» Selected text:
Pickett v. Superior Court (99¢ Only Stores): Plaintiff in Related Action Retains Right to Challenge Judge under CCP 170.6

I previously posted about the decision in Bright v. 99¢ Only Stores (2010) 189 Cal.App.4th 1472, in which the Court of Appeal reversed a trial court order (Los Angeles Superior Court, Judge Luis Lavin) sustaining an employer's demurrer to a PAGA complaint. The Court of Appeal held that employees may file PAGA actions for alleged violations of the Wage Orders (in this case, the Wage Order's requirement that employers provide seating to certain employees). See the post here. On remand, the plaintiffs challenged the judge who had sustained the demurrer and were reassigned to a second judge (Los Angeles Superior Court, Judge William H. Fahey).

A second plaintiff, represented by different attorneys, then filed a similar action, which was deemed related to the first action, but not consolidated with it. The plaintiff in the second action then filed a CCP 170.6 peremptory challenge to Judge Fahey. The court struck the challenge as improper, holding that the second action was merely a continuation of the first, and that the plaintiff in the first action had already used the one peremptory challenge.

» Tasks to carry out:
1. List each action that the post on Pickett v. Superior Court says a plaintiff took after the Court of Appeal's decision.
2. Carry the post on Pickett v. Superior Court forward from its final sentence.

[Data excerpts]
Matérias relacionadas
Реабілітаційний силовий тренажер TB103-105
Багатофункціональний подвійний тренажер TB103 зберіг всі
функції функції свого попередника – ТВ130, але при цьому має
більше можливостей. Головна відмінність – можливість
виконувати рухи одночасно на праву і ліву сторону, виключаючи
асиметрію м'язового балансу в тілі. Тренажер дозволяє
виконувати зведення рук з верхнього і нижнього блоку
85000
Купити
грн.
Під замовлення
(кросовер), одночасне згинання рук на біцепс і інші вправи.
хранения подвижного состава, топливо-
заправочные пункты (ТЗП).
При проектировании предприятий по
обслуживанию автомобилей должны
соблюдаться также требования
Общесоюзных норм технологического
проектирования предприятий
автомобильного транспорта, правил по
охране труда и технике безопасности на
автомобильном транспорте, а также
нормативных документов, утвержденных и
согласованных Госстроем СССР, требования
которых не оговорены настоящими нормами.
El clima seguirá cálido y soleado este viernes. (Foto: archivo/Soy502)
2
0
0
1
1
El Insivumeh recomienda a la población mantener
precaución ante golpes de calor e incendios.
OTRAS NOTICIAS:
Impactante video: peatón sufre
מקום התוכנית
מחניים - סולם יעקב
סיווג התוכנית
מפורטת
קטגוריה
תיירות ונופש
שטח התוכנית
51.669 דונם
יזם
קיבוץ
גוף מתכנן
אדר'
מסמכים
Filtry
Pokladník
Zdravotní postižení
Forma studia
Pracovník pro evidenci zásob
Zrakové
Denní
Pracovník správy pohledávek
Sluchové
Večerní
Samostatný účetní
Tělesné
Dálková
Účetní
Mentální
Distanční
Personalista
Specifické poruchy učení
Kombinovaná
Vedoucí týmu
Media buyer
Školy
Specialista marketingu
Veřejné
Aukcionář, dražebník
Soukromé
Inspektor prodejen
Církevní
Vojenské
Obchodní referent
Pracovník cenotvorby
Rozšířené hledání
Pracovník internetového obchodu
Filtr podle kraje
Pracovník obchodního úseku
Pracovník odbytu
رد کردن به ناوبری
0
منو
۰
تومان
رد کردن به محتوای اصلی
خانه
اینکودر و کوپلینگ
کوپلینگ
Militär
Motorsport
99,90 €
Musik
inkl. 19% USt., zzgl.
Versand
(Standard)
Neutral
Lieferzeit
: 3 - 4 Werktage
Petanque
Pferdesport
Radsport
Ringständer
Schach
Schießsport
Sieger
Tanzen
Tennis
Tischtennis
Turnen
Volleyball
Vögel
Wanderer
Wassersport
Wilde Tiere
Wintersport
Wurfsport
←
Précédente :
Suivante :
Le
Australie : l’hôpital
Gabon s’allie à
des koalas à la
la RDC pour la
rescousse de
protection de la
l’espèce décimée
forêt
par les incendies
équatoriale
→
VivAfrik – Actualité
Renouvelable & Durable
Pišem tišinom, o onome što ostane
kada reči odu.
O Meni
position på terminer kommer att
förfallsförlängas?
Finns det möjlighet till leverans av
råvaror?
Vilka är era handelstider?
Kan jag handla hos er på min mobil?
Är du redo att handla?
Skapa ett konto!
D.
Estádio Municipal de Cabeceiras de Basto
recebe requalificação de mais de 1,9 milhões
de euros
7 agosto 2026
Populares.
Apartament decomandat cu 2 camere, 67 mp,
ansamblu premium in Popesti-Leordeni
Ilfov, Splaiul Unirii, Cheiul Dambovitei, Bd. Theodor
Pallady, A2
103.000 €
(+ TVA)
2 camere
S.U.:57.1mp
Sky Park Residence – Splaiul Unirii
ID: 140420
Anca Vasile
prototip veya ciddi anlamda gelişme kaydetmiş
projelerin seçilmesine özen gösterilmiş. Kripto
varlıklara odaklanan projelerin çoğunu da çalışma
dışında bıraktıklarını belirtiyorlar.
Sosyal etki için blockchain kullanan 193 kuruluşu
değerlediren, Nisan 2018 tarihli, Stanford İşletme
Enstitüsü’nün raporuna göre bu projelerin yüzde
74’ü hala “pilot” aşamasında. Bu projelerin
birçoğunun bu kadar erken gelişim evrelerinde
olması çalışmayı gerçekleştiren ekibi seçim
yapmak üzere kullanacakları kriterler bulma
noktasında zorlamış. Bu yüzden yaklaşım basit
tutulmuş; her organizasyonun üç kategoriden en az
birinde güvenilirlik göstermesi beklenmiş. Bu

» Responses in order:
1.
- On remand, the plaintiffs challenged the judge who had sustained the demurrer.
- A second plaintiff, represented by different attorneys, filed a similar action.
- The plaintiff in the second action filed a CCP 170.6 peremptory challenge to Judge Fahey.

2.
In Pickett v. Superior Court (99¢ Only Stores) (February 22, 2012) --- Cal.App.4th ----, 2012 WL 556314, the Court of Appeal issued a writ of mandate reversing this decision.  It held that the second action was not a continuation of the first:

The named plaintiffs in both, even though representatives, are different. Pickett seeks injunctive relief, while Bright did not do so. Each named plaintiff who establishes a violation of the Labor Code is entitled to a penalty and her reasonable attorney fees. (Lab. Code, § 2699, subd. (3)(g)(1).) Although a judgment in a PAGA case collaterally estops employees not parties to that case—at least as to civil penalties (Arias, supra, 46 Cal.4th at p. 985), here no such judgment has been entered.
Slip op. at 9.


The Court held further that the first and second plaintiffs were not on the same side in "one action," and therefore the peremptory challenge should have been accepted.

The opinion is available here.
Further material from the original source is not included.